THE PROBLEM →
Arrange the lines of the data as a numbered list, starting at the line with "wieloletniej prognozy finansowej" and ending at the line with "określenia zakresu i formy", both included. Leave out any blank lines.

-------- RECORD SET

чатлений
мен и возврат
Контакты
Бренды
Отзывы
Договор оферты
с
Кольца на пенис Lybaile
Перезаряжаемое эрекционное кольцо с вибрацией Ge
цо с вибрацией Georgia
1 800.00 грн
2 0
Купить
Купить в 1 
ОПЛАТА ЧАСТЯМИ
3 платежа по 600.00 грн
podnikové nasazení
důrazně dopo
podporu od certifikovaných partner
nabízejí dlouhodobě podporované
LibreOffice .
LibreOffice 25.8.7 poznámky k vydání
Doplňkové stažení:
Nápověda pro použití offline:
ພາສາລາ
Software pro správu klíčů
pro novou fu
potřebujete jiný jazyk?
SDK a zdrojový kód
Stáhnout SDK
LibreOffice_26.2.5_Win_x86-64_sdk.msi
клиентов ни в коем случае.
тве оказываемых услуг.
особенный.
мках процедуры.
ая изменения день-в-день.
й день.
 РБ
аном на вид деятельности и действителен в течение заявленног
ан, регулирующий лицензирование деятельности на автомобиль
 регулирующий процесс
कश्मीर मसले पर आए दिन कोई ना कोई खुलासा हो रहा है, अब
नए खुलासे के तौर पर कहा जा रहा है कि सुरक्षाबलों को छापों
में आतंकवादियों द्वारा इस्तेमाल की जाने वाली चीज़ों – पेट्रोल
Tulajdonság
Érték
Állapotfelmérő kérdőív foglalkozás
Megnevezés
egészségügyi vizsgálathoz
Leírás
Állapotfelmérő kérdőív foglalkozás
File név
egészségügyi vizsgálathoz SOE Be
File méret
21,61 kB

----------------
-------- RECORD SET

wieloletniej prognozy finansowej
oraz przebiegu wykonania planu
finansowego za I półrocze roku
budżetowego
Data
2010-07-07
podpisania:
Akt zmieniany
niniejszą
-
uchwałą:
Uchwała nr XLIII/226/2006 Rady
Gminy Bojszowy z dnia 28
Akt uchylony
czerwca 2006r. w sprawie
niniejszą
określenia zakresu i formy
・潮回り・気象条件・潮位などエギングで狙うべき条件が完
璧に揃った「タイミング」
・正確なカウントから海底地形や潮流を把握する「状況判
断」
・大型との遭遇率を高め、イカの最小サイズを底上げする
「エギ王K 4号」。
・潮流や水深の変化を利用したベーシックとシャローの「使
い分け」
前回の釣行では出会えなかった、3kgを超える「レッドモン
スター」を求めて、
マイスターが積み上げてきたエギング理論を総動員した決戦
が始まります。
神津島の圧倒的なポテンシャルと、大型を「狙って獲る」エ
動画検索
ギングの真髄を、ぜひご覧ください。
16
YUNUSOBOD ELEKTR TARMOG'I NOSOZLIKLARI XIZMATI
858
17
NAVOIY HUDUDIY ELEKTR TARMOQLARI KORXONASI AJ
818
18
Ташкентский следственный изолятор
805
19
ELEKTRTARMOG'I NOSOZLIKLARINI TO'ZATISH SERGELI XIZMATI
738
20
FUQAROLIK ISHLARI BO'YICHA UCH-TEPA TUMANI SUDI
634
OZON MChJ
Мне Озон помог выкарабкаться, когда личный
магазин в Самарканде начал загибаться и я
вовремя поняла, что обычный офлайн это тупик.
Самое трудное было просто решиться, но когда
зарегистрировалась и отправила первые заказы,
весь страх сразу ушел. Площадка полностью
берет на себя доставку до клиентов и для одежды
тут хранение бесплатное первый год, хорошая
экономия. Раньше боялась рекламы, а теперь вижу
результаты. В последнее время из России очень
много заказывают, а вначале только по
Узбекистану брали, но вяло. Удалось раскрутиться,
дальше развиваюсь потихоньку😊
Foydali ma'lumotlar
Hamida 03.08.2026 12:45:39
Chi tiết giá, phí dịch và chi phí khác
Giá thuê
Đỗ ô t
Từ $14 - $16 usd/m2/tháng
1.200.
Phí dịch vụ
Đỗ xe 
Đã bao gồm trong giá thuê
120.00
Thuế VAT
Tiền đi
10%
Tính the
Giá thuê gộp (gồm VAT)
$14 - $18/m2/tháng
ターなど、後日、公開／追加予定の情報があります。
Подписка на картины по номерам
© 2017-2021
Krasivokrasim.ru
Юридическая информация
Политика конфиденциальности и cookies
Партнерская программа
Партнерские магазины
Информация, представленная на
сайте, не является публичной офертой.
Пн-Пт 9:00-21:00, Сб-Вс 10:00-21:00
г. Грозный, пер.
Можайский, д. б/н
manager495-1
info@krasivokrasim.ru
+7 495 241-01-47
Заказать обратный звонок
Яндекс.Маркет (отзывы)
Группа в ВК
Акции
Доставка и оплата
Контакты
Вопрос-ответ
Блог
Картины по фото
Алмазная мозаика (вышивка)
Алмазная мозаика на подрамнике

----------------
-------- RECORD SET

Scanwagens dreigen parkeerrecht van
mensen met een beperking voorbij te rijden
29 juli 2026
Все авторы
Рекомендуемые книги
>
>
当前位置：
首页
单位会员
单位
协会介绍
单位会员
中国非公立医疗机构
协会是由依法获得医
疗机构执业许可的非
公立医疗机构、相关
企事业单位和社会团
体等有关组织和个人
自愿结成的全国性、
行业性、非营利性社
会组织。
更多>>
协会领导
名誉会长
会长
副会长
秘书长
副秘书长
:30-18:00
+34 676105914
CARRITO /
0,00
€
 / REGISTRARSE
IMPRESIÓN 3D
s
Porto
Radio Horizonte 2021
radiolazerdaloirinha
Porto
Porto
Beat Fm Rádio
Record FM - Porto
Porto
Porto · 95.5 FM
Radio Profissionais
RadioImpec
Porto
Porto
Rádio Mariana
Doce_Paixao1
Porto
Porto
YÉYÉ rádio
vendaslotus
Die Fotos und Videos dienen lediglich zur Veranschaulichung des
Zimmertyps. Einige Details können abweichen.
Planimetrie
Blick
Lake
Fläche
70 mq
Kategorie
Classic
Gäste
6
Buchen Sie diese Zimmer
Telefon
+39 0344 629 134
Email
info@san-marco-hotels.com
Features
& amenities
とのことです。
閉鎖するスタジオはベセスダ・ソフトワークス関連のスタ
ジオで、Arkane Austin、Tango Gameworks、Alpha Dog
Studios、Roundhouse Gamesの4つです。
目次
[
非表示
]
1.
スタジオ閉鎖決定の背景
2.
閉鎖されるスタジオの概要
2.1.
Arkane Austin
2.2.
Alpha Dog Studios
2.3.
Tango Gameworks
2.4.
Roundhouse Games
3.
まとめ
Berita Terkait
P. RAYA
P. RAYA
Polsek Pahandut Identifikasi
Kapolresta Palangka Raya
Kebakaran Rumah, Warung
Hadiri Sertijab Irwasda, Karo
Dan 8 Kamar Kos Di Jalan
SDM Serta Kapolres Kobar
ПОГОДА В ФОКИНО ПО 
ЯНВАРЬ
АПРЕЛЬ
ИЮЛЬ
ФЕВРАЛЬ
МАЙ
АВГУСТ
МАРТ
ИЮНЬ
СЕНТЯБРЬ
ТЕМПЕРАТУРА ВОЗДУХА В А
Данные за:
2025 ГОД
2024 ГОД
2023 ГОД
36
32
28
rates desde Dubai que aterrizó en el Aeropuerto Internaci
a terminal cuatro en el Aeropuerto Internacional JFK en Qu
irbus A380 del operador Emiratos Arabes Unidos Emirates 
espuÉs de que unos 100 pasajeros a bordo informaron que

----------------

RESPONSE →
1. wieloletniej prognozy finansowej
2. oraz przebiegu wykonania planu
3. finansowego za I półrocze roku
4. budżetowego
5. Data
6. 2010-07-07
7. podpisania:
8. Akt zmieniany
9. niniejszą
10. -
11. uchwałą:
12. Uchwała nr XLIII/226/2006 Rady
13. Gminy Bojszowy z dnia 28
14. Akt uchylony
15. czerwca 2006r. w sprawie
16. niniejszą
17. określenia zakresu i formy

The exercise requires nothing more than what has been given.